TASK ITEM -> Output the entries below exactly as written, omitting pictures.

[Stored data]
-- -- --

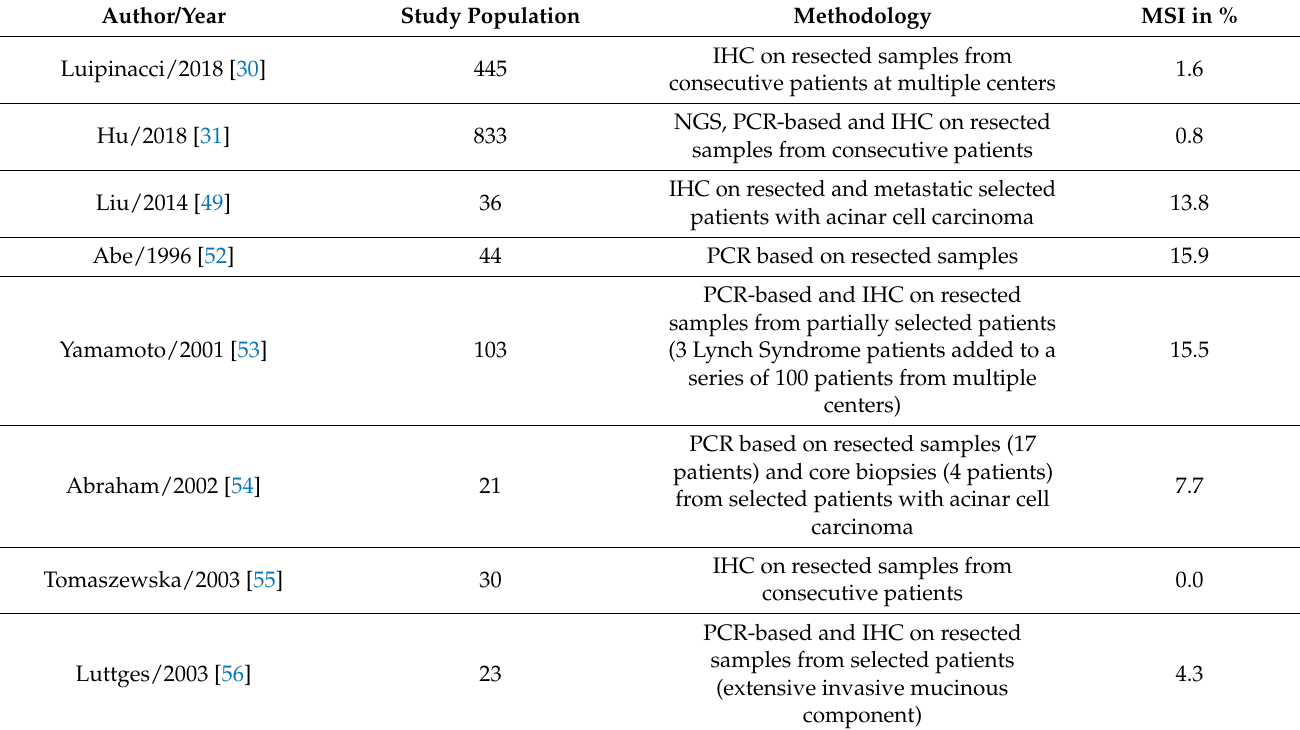
Table 1. Major studies assessing MSI in pancreatic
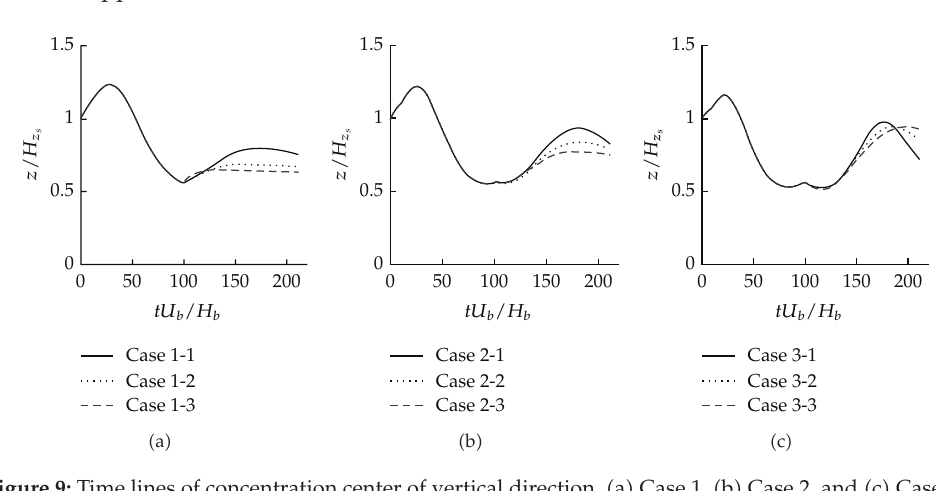
Figure 9: Time lines of concentration center of vertical direction. (cid:3) a (cid:4) Case 1, (cid:3) b (cid:4) Case 2, and (cid:3) c (cid:4) Case 3.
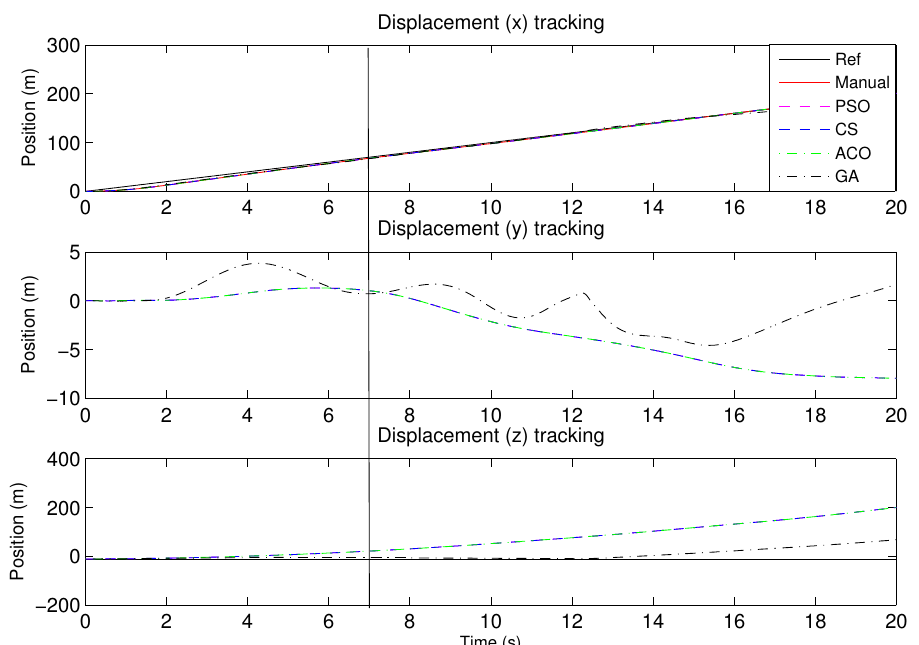
Figure 16. The position of the rotorcraft in response to starboard gust disturbance at 10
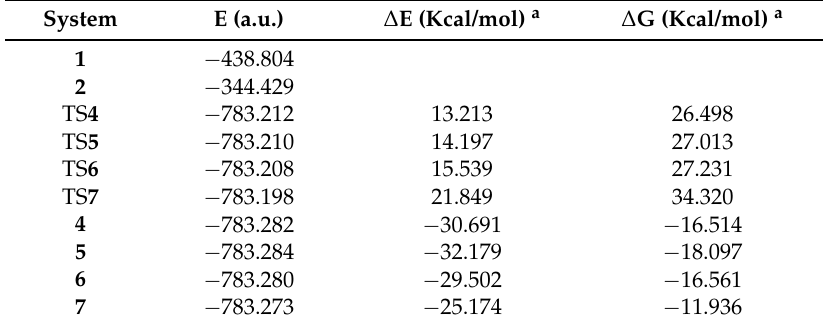
Figure 3. Energy profiles, in kcal/mol for the two pathways of the CA reactions (red; 4 , violet 5 , brown 6 and black 7 ).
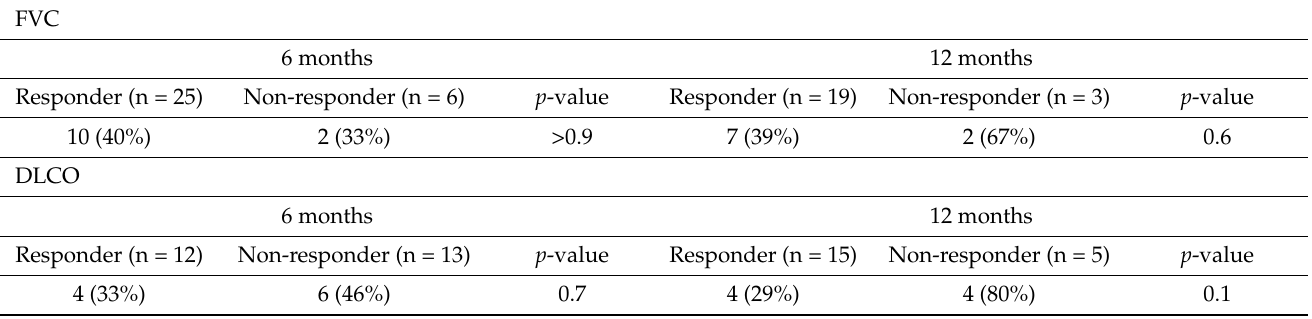
Table 2. Steroid use in responders and non-responders for FVC and DLCO.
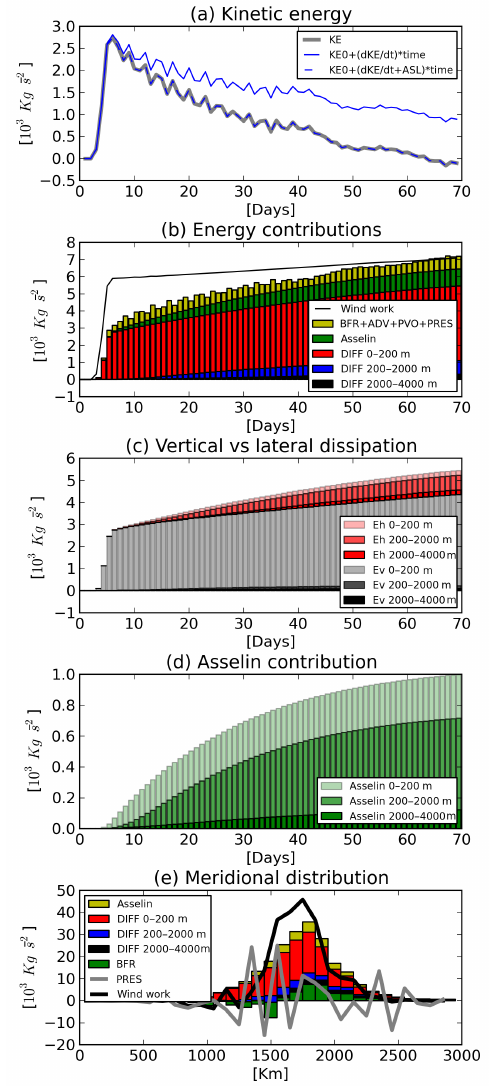
Figure 10. Domain-averaged response of the ocean to the passage of a storm from the same experiment already described in Figs. 5, 8 and 9. In order to isolate the response of the storm, we show here the differences with a reference experiment without storm and starting from exactly the same initial conditions. (a) Horizontal kinetic en- ergy (m 2 s − 2 ) computed directly from model velocity (bold black) and indirectly from the time integral of kinetic energy tendency computed online before (red) and after (dotted red) Asselin time fil- tering. (b) Cumulated contribution of the different terms of the KE equation (DIFF represent the sum of both horizontal and vertical dissipations). (c) Cumulated lateral ( E h ) and vertical ( E v ) energy dissipation integrated in different depth ranges. (d) Cumulated dis- sipation of energy by the Asselin time filter integrated in different depth ranges. (e) Meridional distribution of cumulative wind work, viscous dissipation, bottom friction, horizontal pressure gradients and Asselin energy dissipation at day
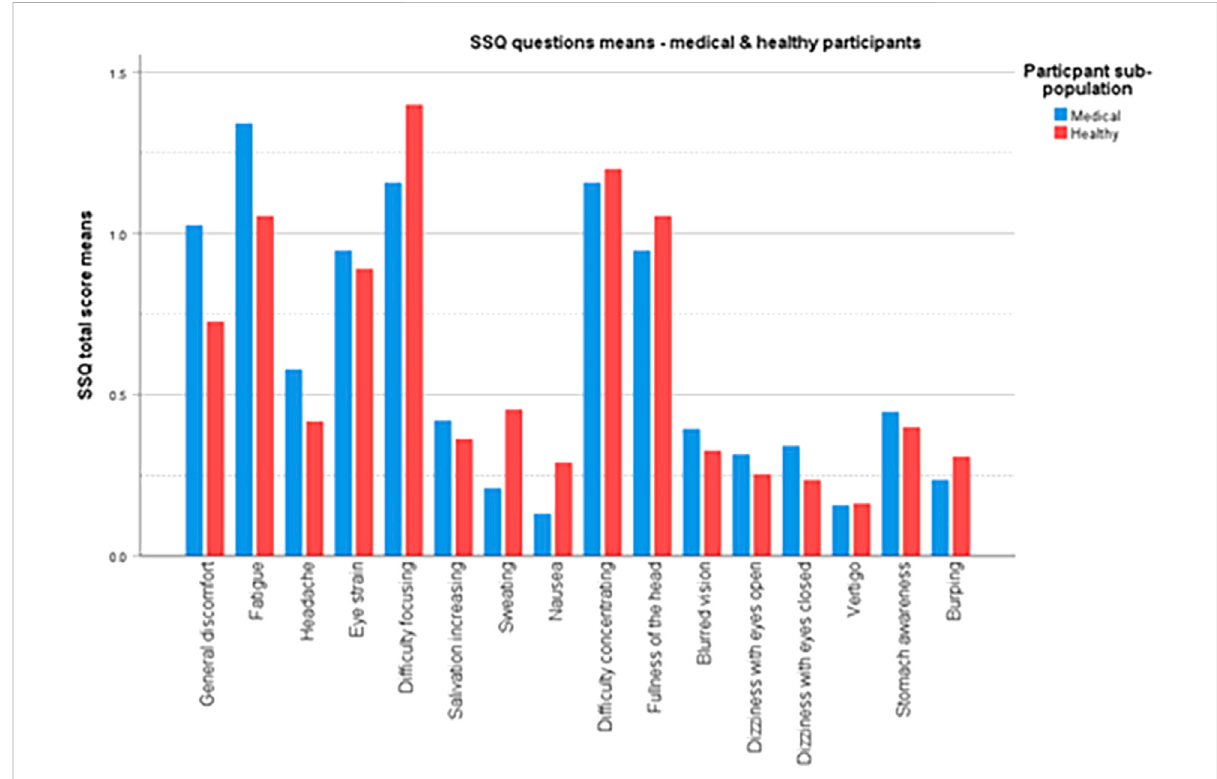
FIGURE 3 Individual questions SSQ mean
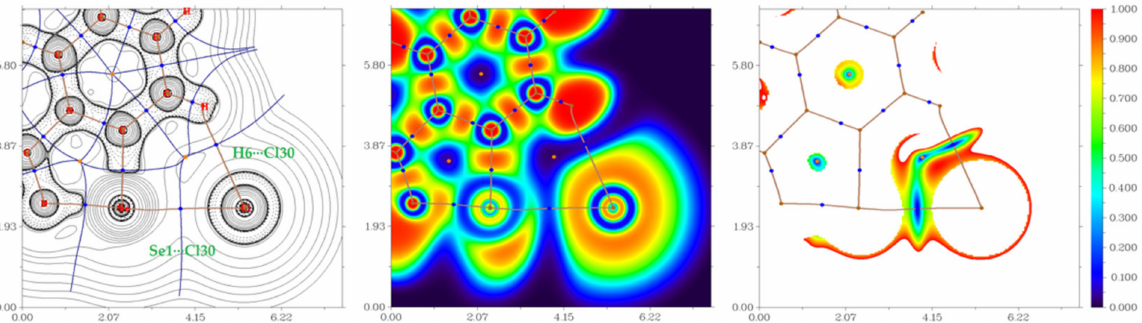
Figure 9. Contour line diagram of the Laplacian of electron density distribution ∇ 2 ρ ( r ), bond paths, and selected zero-flux surfaces (left panel), and visualization of electron localization function (ELF, center panel) and reduced density gradient (RDG, right panel) analyses for non-covalent interactions H6 ··· Cl30 and Se1 ··· Cl30 in the model supramolecular associate 4 . Bond critical points (3, − 1) are shown in blue, nuclear critical points (3, − 3) in pale brown, ring critical points in orange. Bond paths are shown as pale brown lines, length units are in Å, and the color scale for the ELF and RDG maps is presented in a.u. The numeration of atoms corresponds to their ordering in the attached xyz-files for model supramolecular associates (Supplementary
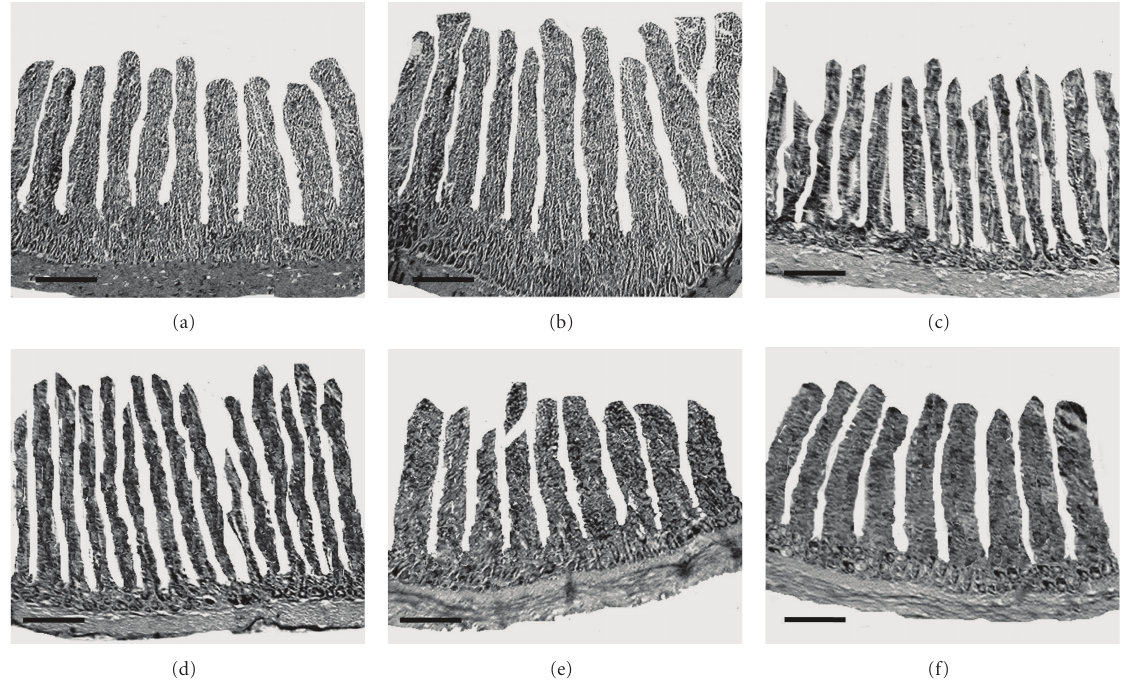
Figure 1: The sections of the duodenum, jejunum, and ileum showing villus height in control group and the birds supplemented with di ff erent organic acids. Hematoxylin and eosin staining. Scale bars represent 260 µ m.Villus height in the duodenum of broiler chicken in control group (a) and 3% butyric acid group (b). Villus height in the jejunum of broiler chicken in control group (c) and 3% fumaric acid group (d). Villus height in the ileum of broiler chicken in control group (e) and 2% fumaric acid group (f).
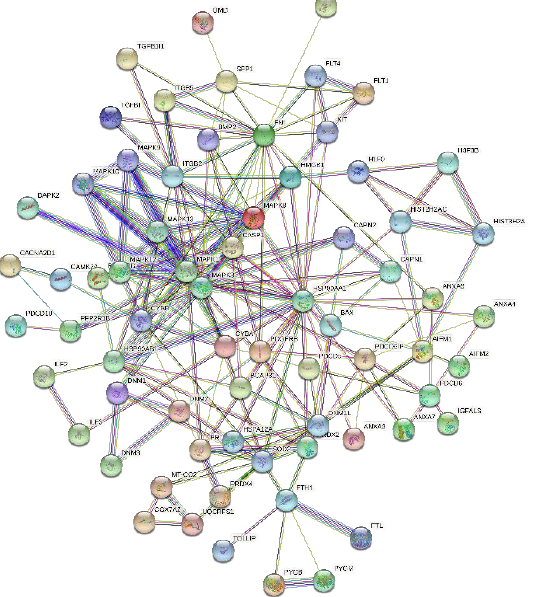
Figure 5. Protein–protein interaction (PPI) network from string analysis showing the tight network among growth factor proteins.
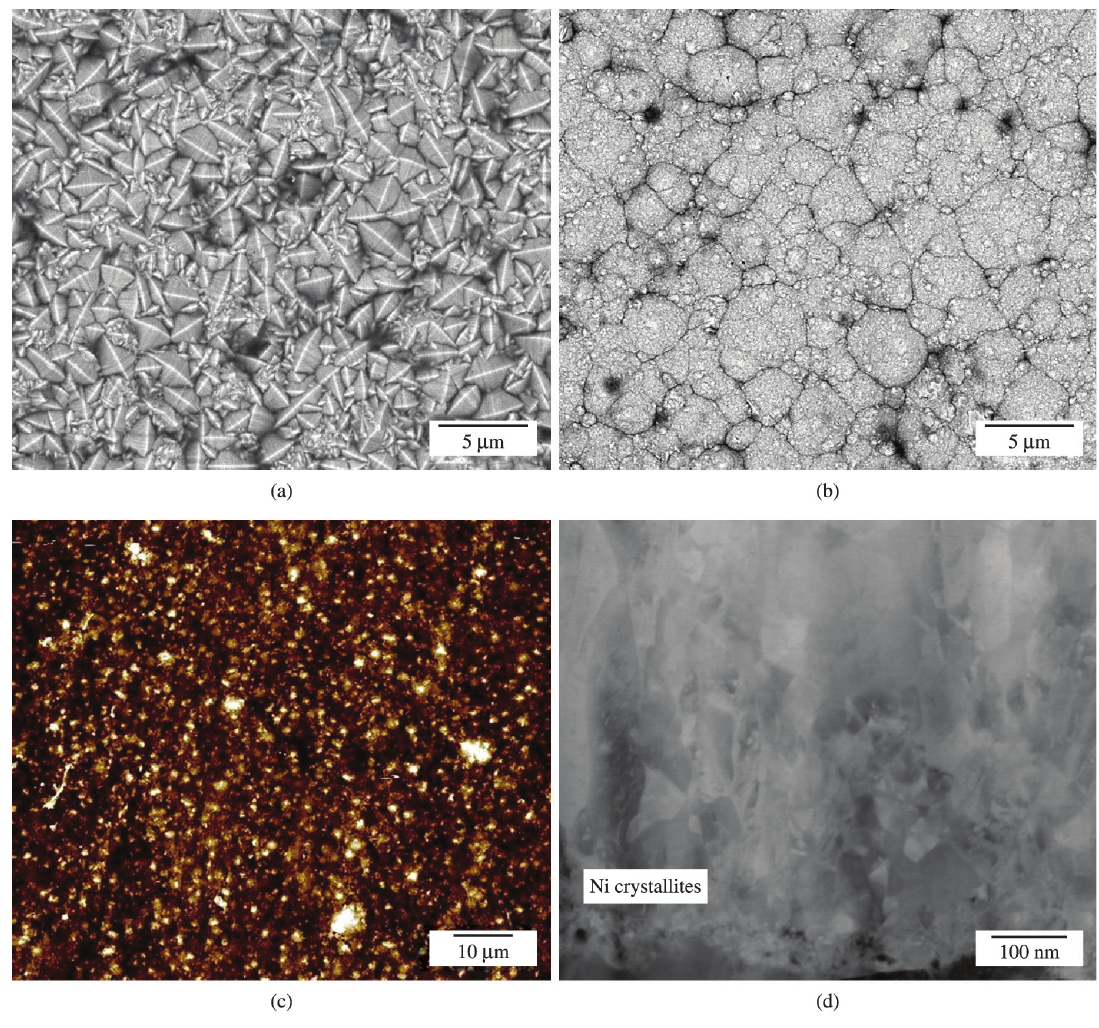
Figure 1. Surface morphologies of Ni produced by: (a) dc electrodeposition showing coarse pyramidal grains and (b) pulse electrodeposition showing fine equiaxed grains. (c) AFM (scale: x=100, y=100 and z=1.89 microns, step size 1.4 microns) and (d) Cross-sectional HAADF images of fine grained pulse Ni electrodeposit showing fine-grained structure. (HAADF – High Angle Annular Dark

-- -- --

ANSWER TO THIS EXERCISE ->
Table 1. Major studies assessing MSI in pancreatic
Figure 9: Time lines of concentration center of vertical direction. (cid:3) a (cid:4) Case 1, (cid:3) b (cid:4) Case 2, and (cid:3) c (cid:4) Case 3.
Figure 16. The position of the rotorcraft in response to starboard gust disturbance at 10
Figure 3. Energy profiles, in kcal/mol for the two pathways of the CA reactions (red; 4 , violet 5 , brown 6 and black 7 ).
Table 2. Steroid use in responders and non-responders for FVC and DLCO.
Figure 10. Domain-averaged response of the ocean to the passage of a storm from the same experiment already described in Figs. 5, 8 and 9. In order to isolate the response of the storm, we show here the differences with a reference experiment without storm and starting from exactly the same initial conditions. (a) Horizontal kinetic en- ergy (m 2 s − 2 ) computed directly from model velocity (bold black) and indirectly from the time integral of kinetic energy tendency computed online before (red) and after (dotted red) Asselin time fil- tering. (b) Cumulated contribution of the different terms of the KE equation (DIFF represent the sum of both horizontal and vertical dissipations). (c) Cumulated lateral ( E h ) and vertical ( E v ) energy dissipation integrated in different depth ranges. (d) Cumulated dis- sipation of energy by the Asselin time filter integrated in different depth ranges. (e) Meridional distribution of cumulative wind work, viscous dissipation, bottom friction, horizontal pressure gradients and Asselin energy dissipation at day
FIGURE 3 Individual questions SSQ mean
Figure 9. Contour line diagram of the Laplacian of electron density distribution ∇ 2 ρ ( r ), bond paths, and selected zero-flux surfaces (left panel), and visualization of electron localization function (ELF, center panel) and reduced density gradient (RDG, right panel) analyses for non-covalent interactions H6 ··· Cl30 and Se1 ··· Cl30 in the model supramolecular associate 4 . Bond critical points (3, − 1) are shown in blue, nuclear critical points (3, − 3) in pale brown, ring critical points in orange. Bond paths are shown as pale brown lines, length units are in Å, and the color scale for the ELF and RDG maps is presented in a.u. The numeration of atoms corresponds to their ordering in the attached xyz-files for model supramolecular associates (Supplementary
Figure 1: The sections of the duodenum, jejunum, and ileum showing villus height in control group and the birds supplemented with di ff erent organic acids. Hematoxylin and eosin staining. Scale bars represent 260 µ m.Villus height in the duodenum of broiler chicken in control group (a) and 3% butyric acid group (b). Villus height in the jejunum of broiler chicken in control group (c) and 3% fumaric acid group (d). Villus height in the ileum of broiler chicken in control group (e) and 2% fumaric acid group (f).
Figure 5. Protein–protein interaction (PPI) network from string analysis showing the tight network among growth factor proteins.
Figure 1. Surface morphologies of Ni produced by: (a) dc electrodeposition showing coarse pyramidal grains and (b) pulse electrodeposition showing fine equiaxed grains. (c) AFM (scale: x=100, y=100 and z=1.89 microns, step size 1.4 microns) and (d) Cross-sectional HAADF images of fine grained pulse Ni electrodeposit showing fine-grained structure. (HAADF – High Angle Annular Dark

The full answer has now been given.